**What you have to do:** Print the whole listing below exactly as given, pictures excluded.

**Material for this exercise:**
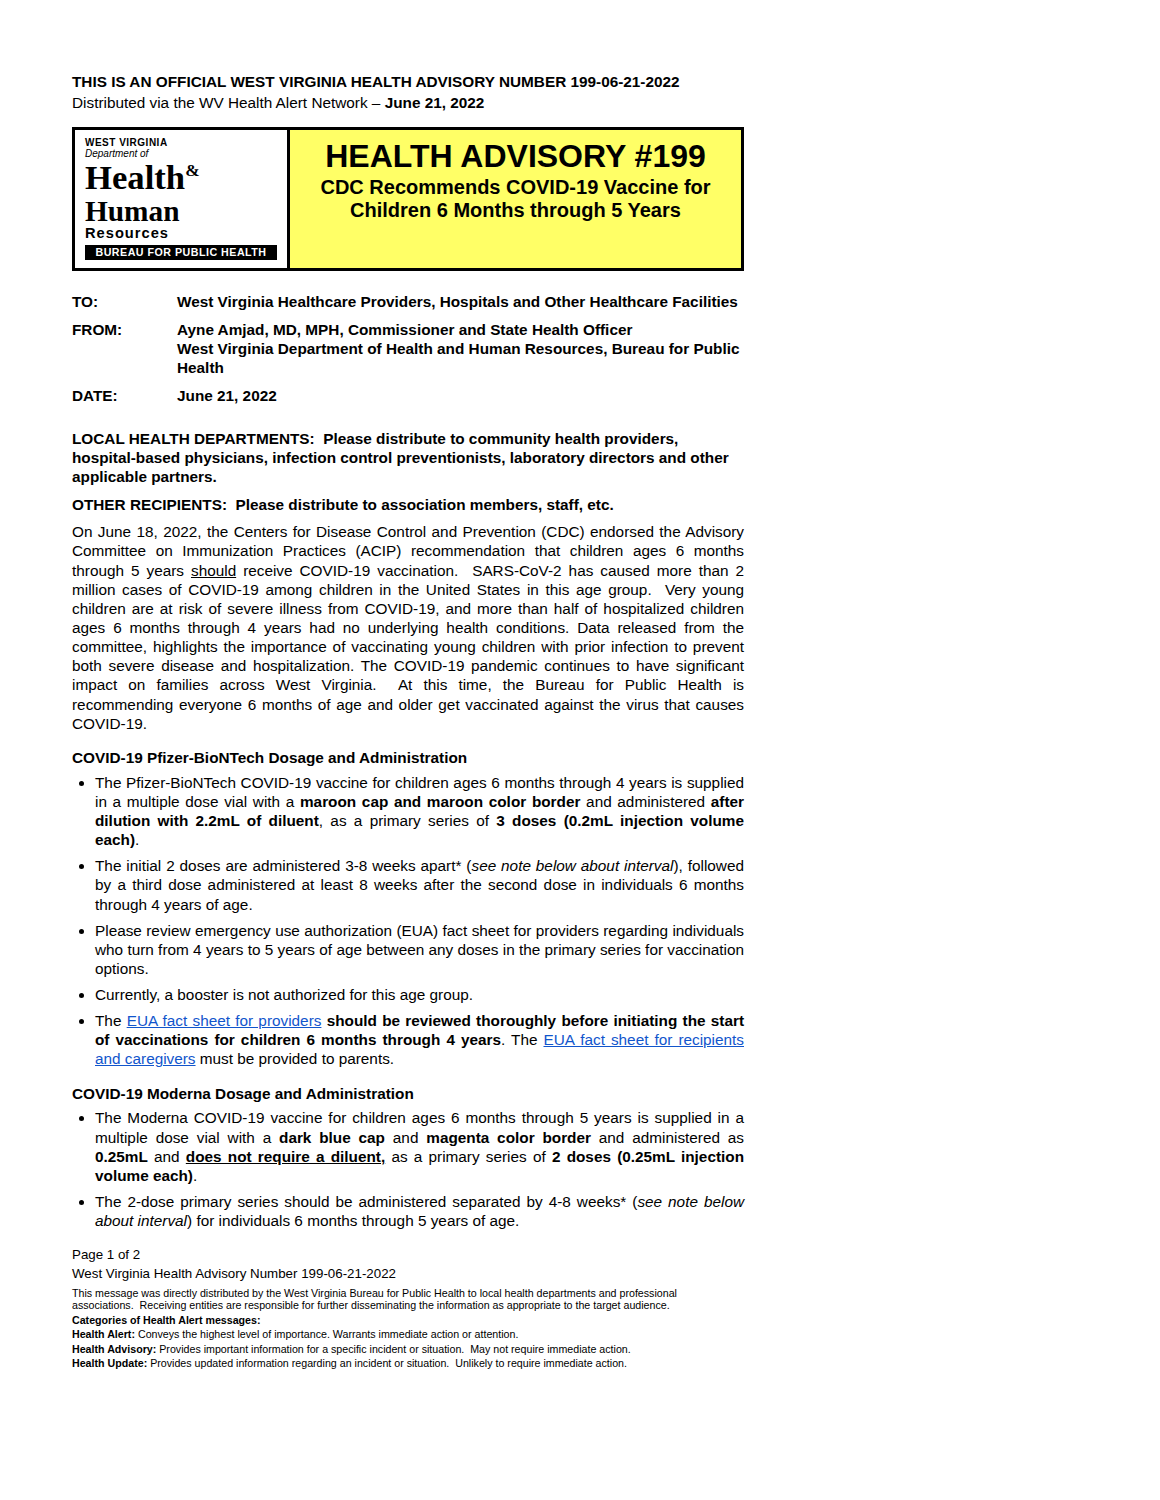THIS IS AN OFFICIAL WEST VIRGINIA HEALTH ADVISORY NUMBER 199-06-21-2022
Distributed via the WV Health Alert Network – June 21, 2022
WEST VIRGINIA
Department of
Health&
Human
Resources
BUREAU FOR PUBLIC HEALTH
HEALTH ADVISORY #199
CDC Recommends COVID-19 Vaccine for
Children 6 Months through 5 Years
| TO: | West Virginia Healthcare Providers, Hospitals and Other Healthcare Facilities |
| FROM: | Ayne Amjad, MD, MPH, Commissioner and State Health Officer West Virginia Department of Health and Human Resources, Bureau for Public Health |
| DATE: | June 21, 2022 |
LOCAL HEALTH DEPARTMENTS: Please distribute to community health providers, hospital-based physicians, infection control preventionists, laboratory directors and other applicable partners.
OTHER RECIPIENTS: Please distribute to association members, staff, etc.
On June 18, 2022, the Centers for Disease Control and Prevention (CDC) endorsed the Advisory Committee on Immunization Practices (ACIP) recommendation that children ages 6 months through 5 years should receive COVID-19 vaccination. SARS-CoV-2 has caused more than 2 million cases of COVID-19 among children in the United States in this age group. Very young children are at risk of severe illness from COVID-19, and more than half of hospitalized children ages 6 months through 4 years had no underlying health conditions. Data released from the committee, highlights the importance of vaccinating young children with prior infection to prevent both severe disease and hospitalization. The COVID-19 pandemic continues to have significant impact on families across West Virginia. At this time, the Bureau for Public Health is recommending everyone 6 months of age and older get vaccinated against the virus that causes COVID-19.
COVID-19 Pfizer-BioNTech Dosage and Administration
The Pfizer-BioNTech COVID-19 vaccine for children ages 6 months through 4 years is supplied in a multiple dose vial with a maroon cap and maroon color border and administered after dilution with 2.2mL of diluent, as a primary series of 3 doses (0.2mL injection volume each).
The initial 2 doses are administered 3-8 weeks apart* (see note below about interval), followed by a third dose administered at least 8 weeks after the second dose in individuals 6 months through 4 years of age.
Please review emergency use authorization (EUA) fact sheet for providers regarding individuals who turn from 4 years to 5 years of age between any doses in the primary series for vaccination options.
Currently, a booster is not authorized for this age group.
The EUA fact sheet for providers should be reviewed thoroughly before initiating the start of vaccinations for children 6 months through 4 years. The EUA fact sheet for recipients and caregivers must be provided to parents.
COVID-19 Moderna Dosage and Administration
The Moderna COVID-19 vaccine for children ages 6 months through 5 years is supplied in a multiple dose vial with a dark blue cap and magenta color border and administered as 0.25mL and does not require a diluent, as a primary series of 2 doses (0.25mL injection volume each).
The 2-dose primary series should be administered separated by 4-8 weeks* (see note below about interval) for individuals 6 months through 5 years of age.
Page 1 of 2
West Virginia Health Advisory Number 199-06-21-2022
This message was directly distributed by the West Virginia Bureau for Public Health to local health departments and professional associations. Receiving entities are responsible for further disseminating the information as appropriate to the target audience.
Categories of Health Alert messages:
Health Alert: Conveys the highest level of importance. Warrants immediate action or attention.
Health Advisory: Provides important information for a specific incident or situation. May not require immediate action.
Health Update: Provides updated information regarding an incident or situation. Unlikely to require immediate action.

**Exercise response:**
THIS IS AN OFFICIAL WEST VIRGINIA HEALTH ADVISORY NUMBER 199-06-21-2022
Distributed via the WV Health Alert Network – June 21, 2022
WEST VIRGINIA
Department of
Health&
Human
Resources
BUREAU FOR PUBLIC HEALTH
HEALTH ADVISORY #199
CDC Recommends COVID-19 Vaccine for
Children 6 Months through 5 Years
| TO: | West Virginia Healthcare Providers, Hospitals and Other Healthcare Facilities |
| FROM: | Ayne Amjad, MD, MPH, Commissioner and State Health Officer West Virginia Department of Health and Human Resources, Bureau for Public Health |
| DATE: | June 21, 2022 |
LOCAL HEALTH DEPARTMENTS: Please distribute to community health providers, hospital-based physicians, infection control preventionists, laboratory directors and other applicable partners.
OTHER RECIPIENTS: Please distribute to association members, staff, etc.
On June 18, 2022, the Centers for Disease Control and Prevention (CDC) endorsed the Advisory Committee on Immunization Practices (ACIP) recommendation that children ages 6 months through 5 years should receive COVID-19 vaccination. SARS-CoV-2 has caused more than 2 million cases of COVID-19 among children in the United States in this age group. Very young children are at risk of severe illness from COVID-19, and more than half of hospitalized children ages 6 months through 4 years had no underlying health conditions. Data released from the committee, highlights the importance of vaccinating young children with prior infection to prevent both severe disease and hospitalization. The COVID-19 pandemic continues to have significant impact on families across West Virginia. At this time, the Bureau for Public Health is recommending everyone 6 months of age and older get vaccinated against the virus that causes COVID-19.
COVID-19 Pfizer-BioNTech Dosage and Administration
The Pfizer-BioNTech COVID-19 vaccine for children ages 6 months through 4 years is supplied in a multiple dose vial with a maroon cap and maroon color border and administered after dilution with 2.2mL of diluent, as a primary series of 3 doses (0.2mL injection volume each).
The initial 2 doses are administered 3-8 weeks apart* (see note below about interval), followed by a third dose administered at least 8 weeks after the second dose in individuals 6 months through 4 years of age.
Please review emergency use authorization (EUA) fact sheet for providers regarding individuals who turn from 4 years to 5 years of age between any doses in the primary series for vaccination options.
Currently, a booster is not authorized for this age group.
The EUA fact sheet for providers should be reviewed thoroughly before initiating the start of vaccinations for children 6 months through 4 years. The EUA fact sheet for recipients and caregivers must be provided to parents.
COVID-19 Moderna Dosage and Administration
The Moderna COVID-19 vaccine for children ages 6 months through 5 years is supplied in a multiple dose vial with a dark blue cap and magenta color border and administered as 0.25mL and does not require a diluent, as a primary series of 2 doses (0.25mL injection volume each).
The 2-dose primary series should be administered separated by 4-8 weeks* (see note below about interval) for individuals 6 months through 5 years of age.
Page 1 of 2
West Virginia Health Advisory Number 199-06-21-2022
This message was directly distributed by the West Virginia Bureau for Public Health to local health departments and professional associations. Receiving entities are responsible for further disseminating the information as appropriate to the target audience.
Categories of Health Alert messages:
Health Alert: Conveys the highest level of importance. Warrants immediate action or attention.
Health Advisory: Provides important information for a specific incident or situation. May not require immediate action.
Health Update: Provides updated information regarding an incident or situation. Unlikely to require immediate action.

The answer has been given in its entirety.